Like the flora and fauna around the capital, 798 is busy with activity as new galleries and shops are in a hurry to open now that the weather is better and the visitors are returning. If you are unfamiliar with the cyclical nature of the “art seasons” in 798, new shops and galleries open in the spring, flourish in the summer and fall, and die a slow death in winter due to neglect. The turnover rate there is staggering and this past winter, there were some major casualties, including two of my favorite galleries dedicated to photography. I spoke with one owner who said it is the rent that is driving the galleries away. Her landlord wanted to increase the gallery rent by 200% over the next two years. That makes my complaints about apartment rent hikes of 30-50% seem miniscule.
As I wandered through the spaces in the art district, I became a bit discouraged at how much less art there is than four years ago. I was ready to write the entire place off, and then I asked myself, “Self, why do most people come to 798?” Let’s be honest, most visitors are not looking to buy major works of art. They might buy an art book or two from an artist they discover, but dropping tens of thousands of dollars (I kept getting quotes in USD) on artwork is not in the cards for the average lover of art, let alone the casual observer.

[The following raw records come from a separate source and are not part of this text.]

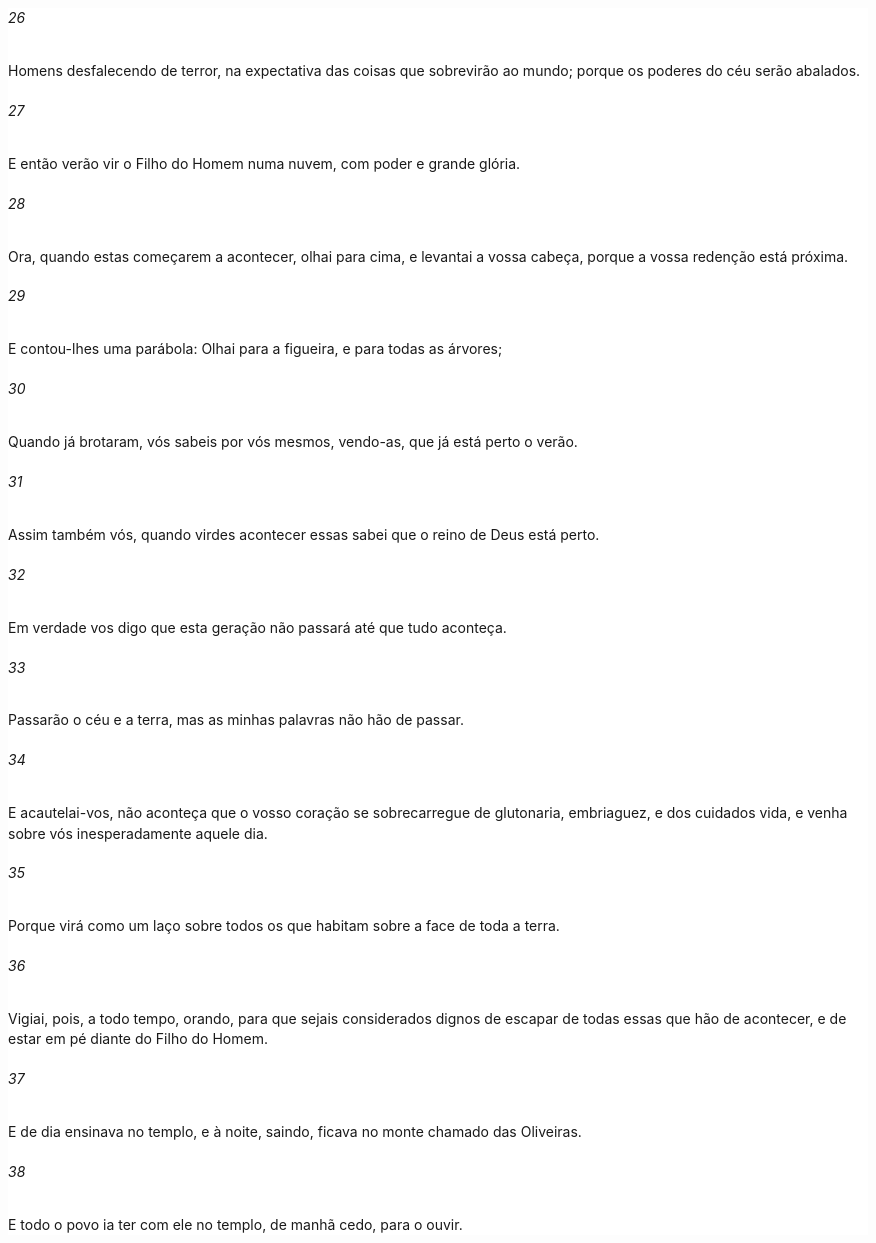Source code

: ###### 26 
Homens desfalecendo de terror, na expectativa das coisas que sobrevirão ao mundo; porque os poderes do céu serão abalados.

###### 27 
E então verão vir o Filho do Homem numa nuvem, com poder e grande glória.

###### 28 
Ora, quando estas  começarem a acontecer, olhai para cima, e levantai a vossa cabeça, porque a vossa redenção está próxima.

###### 29 
E contou-lhes uma parábola: Olhai para a figueira, e para todas as árvores;

###### 30 
Quando já brotaram, vós sabeis por vós mesmos, vendo-as, que já está perto o verão.

###### 31 
Assim também vós, quando virdes acontecer essas  sabei que o reino de Deus está perto.

###### 32 
Em verdade vos digo que esta geração não passará até que tudo aconteça.

###### 33 
Passarão o céu e a terra, mas as minhas palavras não hão de passar.

###### 34 
E acautelai-vos, não aconteça que o vosso coração se sobrecarregue de glutonaria, embriaguez, e dos cuidados  vida, e venha sobre vós inesperadamente aquele dia.

###### 35 
Porque virá como um laço sobre todos os que habitam sobre a face de toda a terra.

###### 36 
Vigiai, pois, a todo tempo, orando, para que sejais considerados dignos de escapar de todas essas  que hão de acontecer, e de estar em pé diante do Filho do Homem.

###### 37 
E de dia ensinava no templo, e à noite, saindo, ficava no monte chamado das Oliveiras.

###### 38 
E todo o povo ia ter com ele no templo, de manhã cedo, para o ouvir.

No, I think most people go to 798 to have a relaxing time: enjoy a good meal, a fabulous coffee or cool beverage, take a nice stroll, maybe buy some trinkets to take home for the kids, and see some art. My mind put at ease, I reevaluated 798 and quickly came up with the following conclusion – 798 is a great place for a day out. Heck, with a few hours you can have a great little escape from the bustle of the city. So here are my hints for a good outing to the art district.

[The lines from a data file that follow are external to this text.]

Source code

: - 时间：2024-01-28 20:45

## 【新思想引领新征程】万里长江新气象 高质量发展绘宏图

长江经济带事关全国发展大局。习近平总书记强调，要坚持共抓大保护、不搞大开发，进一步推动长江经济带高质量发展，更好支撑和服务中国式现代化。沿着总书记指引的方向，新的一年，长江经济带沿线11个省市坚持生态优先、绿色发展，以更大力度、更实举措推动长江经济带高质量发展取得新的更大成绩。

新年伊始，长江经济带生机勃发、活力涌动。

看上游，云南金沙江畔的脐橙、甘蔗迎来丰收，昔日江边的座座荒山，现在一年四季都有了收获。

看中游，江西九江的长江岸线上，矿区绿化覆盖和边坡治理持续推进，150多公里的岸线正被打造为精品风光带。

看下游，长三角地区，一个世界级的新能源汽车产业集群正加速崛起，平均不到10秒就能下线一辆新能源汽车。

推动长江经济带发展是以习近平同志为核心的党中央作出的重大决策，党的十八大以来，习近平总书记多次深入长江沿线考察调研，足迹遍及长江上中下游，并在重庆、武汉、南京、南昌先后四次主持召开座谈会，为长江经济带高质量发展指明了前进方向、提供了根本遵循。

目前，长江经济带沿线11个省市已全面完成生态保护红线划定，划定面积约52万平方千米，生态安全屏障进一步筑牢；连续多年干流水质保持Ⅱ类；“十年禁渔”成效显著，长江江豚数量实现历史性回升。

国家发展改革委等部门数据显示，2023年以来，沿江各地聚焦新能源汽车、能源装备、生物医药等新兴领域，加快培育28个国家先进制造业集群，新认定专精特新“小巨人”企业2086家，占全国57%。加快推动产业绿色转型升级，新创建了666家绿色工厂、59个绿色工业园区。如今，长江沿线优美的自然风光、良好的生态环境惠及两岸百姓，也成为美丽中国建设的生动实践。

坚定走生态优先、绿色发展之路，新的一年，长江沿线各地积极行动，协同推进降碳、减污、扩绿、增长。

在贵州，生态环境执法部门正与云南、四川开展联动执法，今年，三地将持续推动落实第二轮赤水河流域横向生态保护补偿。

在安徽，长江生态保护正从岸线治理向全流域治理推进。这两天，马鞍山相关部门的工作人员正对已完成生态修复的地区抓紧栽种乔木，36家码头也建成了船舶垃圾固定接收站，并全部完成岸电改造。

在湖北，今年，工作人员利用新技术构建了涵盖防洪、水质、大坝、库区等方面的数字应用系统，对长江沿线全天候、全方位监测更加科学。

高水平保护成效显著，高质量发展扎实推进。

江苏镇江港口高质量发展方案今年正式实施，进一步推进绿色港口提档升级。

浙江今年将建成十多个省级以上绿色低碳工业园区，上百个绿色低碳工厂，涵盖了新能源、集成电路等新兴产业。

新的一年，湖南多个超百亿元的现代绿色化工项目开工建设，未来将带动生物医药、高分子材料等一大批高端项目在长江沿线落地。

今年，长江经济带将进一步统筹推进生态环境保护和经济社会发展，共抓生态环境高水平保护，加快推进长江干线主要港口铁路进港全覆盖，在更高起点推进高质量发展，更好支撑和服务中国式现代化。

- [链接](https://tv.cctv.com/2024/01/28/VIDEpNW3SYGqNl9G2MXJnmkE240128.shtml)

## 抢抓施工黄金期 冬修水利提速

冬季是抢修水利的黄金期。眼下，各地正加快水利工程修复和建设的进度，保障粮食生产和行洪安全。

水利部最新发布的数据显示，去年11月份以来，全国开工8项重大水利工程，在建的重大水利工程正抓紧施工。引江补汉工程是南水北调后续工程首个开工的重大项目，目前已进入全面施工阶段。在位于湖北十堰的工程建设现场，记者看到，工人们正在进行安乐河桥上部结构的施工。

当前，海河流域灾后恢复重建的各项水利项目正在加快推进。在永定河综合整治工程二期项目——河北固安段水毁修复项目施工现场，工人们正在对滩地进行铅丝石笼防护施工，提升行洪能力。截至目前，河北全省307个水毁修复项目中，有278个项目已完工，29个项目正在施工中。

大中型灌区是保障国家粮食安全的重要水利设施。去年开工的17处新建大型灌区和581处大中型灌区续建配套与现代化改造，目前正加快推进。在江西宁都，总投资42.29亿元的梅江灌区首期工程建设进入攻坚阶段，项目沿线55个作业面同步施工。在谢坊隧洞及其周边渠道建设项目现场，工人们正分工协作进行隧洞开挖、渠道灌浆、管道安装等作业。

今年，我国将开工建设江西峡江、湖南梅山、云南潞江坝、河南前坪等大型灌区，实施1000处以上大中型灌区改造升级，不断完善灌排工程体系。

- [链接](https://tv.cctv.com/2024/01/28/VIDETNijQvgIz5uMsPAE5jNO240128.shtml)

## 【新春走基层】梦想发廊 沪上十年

Leave the kids at school and go on a weekday. Have your spouse take a half-day off from work and make it a date. Trust me, things are more relaxed when the place is not crawling with weekend warriors.

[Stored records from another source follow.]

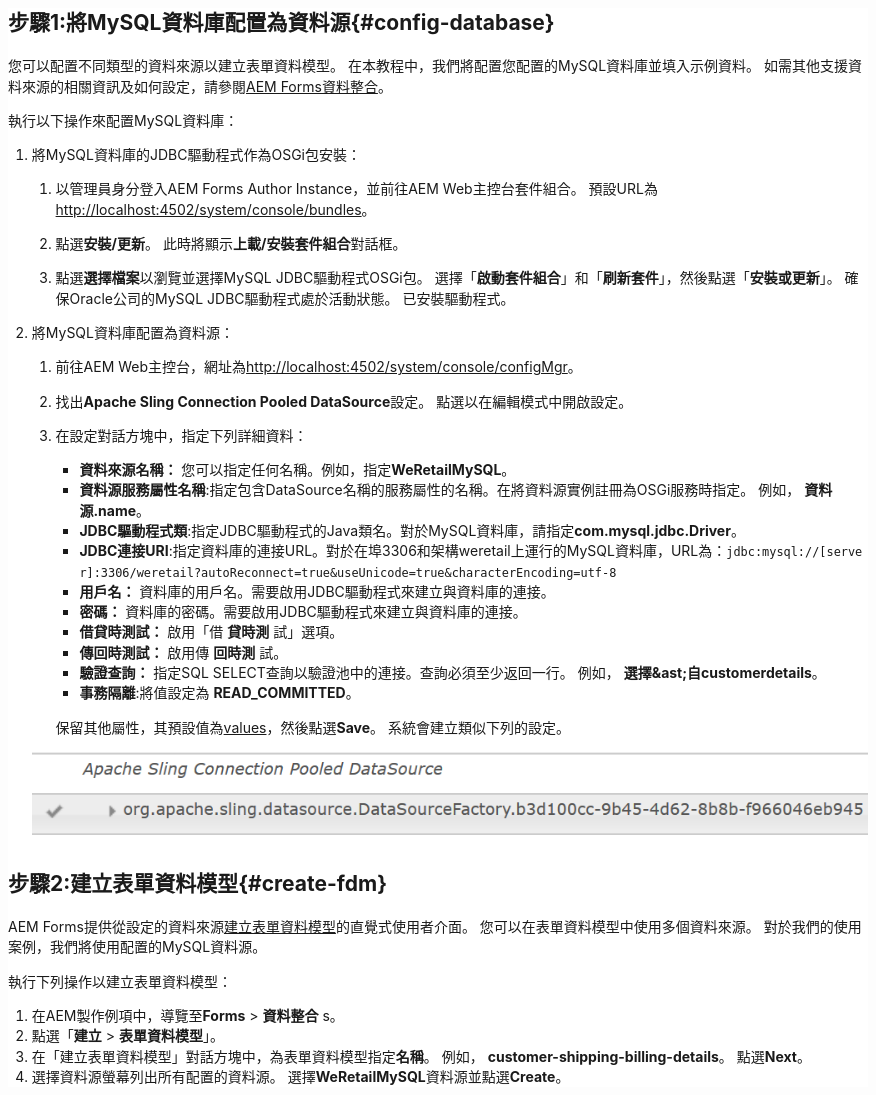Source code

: ## 步驟1:將MySQL資料庫配置為資料源{#config-database}

您可以配置不同類型的資料來源以建立表單資料模型。 在本教程中，我們將配置您配置的MySQL資料庫並填入示例資料。 如需其他支援資料來源的相關資訊及如何設定，請參閱[AEM Forms資料整合](/help/forms/using/data-integration.md)。

執行以下操作來配置MySQL資料庫：

1. 將MySQL資料庫的JDBC驅動程式作為OSGi包安裝：

   1. 以管理員身分登入AEM Forms Author Instance，並前往AEM Web主控台套件組合。 預設URL為[http://localhost:4502/system/console/bundles](http://localhost:4502/system/console/bundles)。

   1. 點選&#x200B;**安裝/更新**。 此時將顯示&#x200B;**上載/安裝套件組合**&#x200B;對話框。

   1. 點選&#x200B;**選擇檔案**&#x200B;以瀏覽並選擇MySQL JDBC驅動程式OSGi包。 選擇「**啟動套件組合**」和「**刷新套件**」，然後點選「**安裝或更新**」。 確保Oracle公司的MySQL JDBC驅動程式處於活動狀態。 已安裝驅動程式。

1. 將MySQL資料庫配置為資料源：

   1. 前往AEM Web主控台，網址為[http://localhost:4502/system/console/configMgr](http://localhost:4502/system/console/configMgr)。
   1. 找出&#x200B;**Apache Sling Connection Pooled DataSource**&#x200B;設定。 點選以在編輯模式中開啟設定。
   1. 在設定對話方塊中，指定下列詳細資料：

      * **資料來源名稱：** 您可以指定任何名稱。例如，指定&#x200B;**WeRetailMySQL**。
      * **資料源服務屬性名稱**:指定包含DataSource名稱的服務屬性的名稱。在將資料源實例註冊為OSGi服務時指定。 例如， **資料源.name**。
      * **JDBC驅動程式類**:指定JDBC驅動程式的Java類名。對於MySQL資料庫，請指定&#x200B;**com.mysql.jdbc.Driver**。
      * **JDBC連接URI**:指定資料庫的連接URL。對於在埠3306和架構weretail上運行的MySQL資料庫，URL為：`jdbc:mysql://[server]:3306/weretail?autoReconnect=true&useUnicode=true&characterEncoding=utf-8`
      * **用戶名：** 資料庫的用戶名。需要啟用JDBC驅動程式來建立與資料庫的連接。
      * **密碼：** 資料庫的密碼。需要啟用JDBC驅動程式來建立與資料庫的連接。
      * **借貸時測試：** 啟用「借 **貸時測** 試」選項。
      * **傳回時測試：** 啟用傳 **回時測** 試。
      * **驗證查詢：** 指定SQL SELECT查詢以驗證池中的連接。查詢必須至少返回一行。 例如， **選擇&amp;ast;自customerdetails**。
      * **事務隔離**:將值設定為 **READ_COMMITTED**。

      保留其他屬性，其預設值為[values](https://tomcat.apache.org/tomcat-7.0-doc/jdbc-pool.html)，然後點選&#x200B;**Save**。
   系統會建立類似下列的設定。

   ![relational-database-data-source-configuration](assets/relational-database-data-source-configuration.png)

## 步驟2:建立表單資料模型{#create-fdm}

AEM Forms提供從設定的資料來源[建立表單資料模型](data-integration.md)的直覺式使用者介面。 您可以在表單資料模型中使用多個資料來源。 對於我們的使用案例，我們將使用配置的MySQL資料源。

執行下列操作以建立表單資料模型：

1. 在AEM製作例項中，導覽至&#x200B;**Forms** > **資料整合** s。
1. 點選「**建立** > **表單資料模型**」。
1. 在「建立表單資料模型」對話方塊中，為表單資料模型指定&#x200B;**名稱**。 例如， **customer-shipping-billing-details**。 點選&#x200B;**Next**。
1. 選擇資料源螢幕列出所有配置的資料源。 選擇&#x200B;**WeRetailMySQL**&#x200B;資料源並點選&#x200B;**Create**。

A number of cafes have stood the test of time and continue to please the hungry. The Cave Café has a great lunch special where you can get two courses for RMB78 or add a desert course and get all three for RMB98. Down the road, At Café serves up some good pasta, and Timezone 8 has some great sandwiches. All have outdoor seating, and all three serve up some refreshing cold beverages, but I’m partial to the iced tea at Timezone 8. For an outstanding cup of coffee, head to one of the two Café Flatwhites in 798 and try a Flatwhite Coffee. I don’t even care that much for coffee and I have to fight the urge to order two. They also have a tasty menu.
Food taken care of, on to the art! Still acting like an anchor in the art zone is the Ullens Center for Contemporary Art (UCCA). This place does art on a grand scale, but they do charge a small admission fee of RMB20 (admission is free on Thursdays). Management at UCCA tried to operate a restaurant for years and finally gave up and opened another store instead. Smart move as the store was busy even on a Thursday afternoon. I believe it is indicative of how hard art spaces must work to produce enough income to keep the door open. Though the gallery is free on Thursdays, the day I went they were hosting a private corporate event. It is an inconvenience, but if it keeps the UCCA open and bringing in great works of art, I can live with it.
Two other galleries not to be missed right now are Pace Beijing and Zero Art Center. Pace is holding a solo exhibition of artist Hong Hao featuring paper and photography works. His sense of order and space are striking, despite the ordinary items he uses in his themes. This exhibit is worth returning for. Zero is holding the 2013 First Contemporary Sculpture Exhibition of Female Sculptors featuring graduates and some students from key art institutions. The themes are notably different from many of their male counterparts. It is a large enough collection that there is likely something to appeal to everyone who visits it.
Lastly, take in some shops and simply enjoy the street artists, couples being photographed in wedding clothes, and the graffiti art peppered around the district. It will be an enjoyable day and you won’t have any trouble getting back in time to meet the kids. You deserve a day out. Enjoy.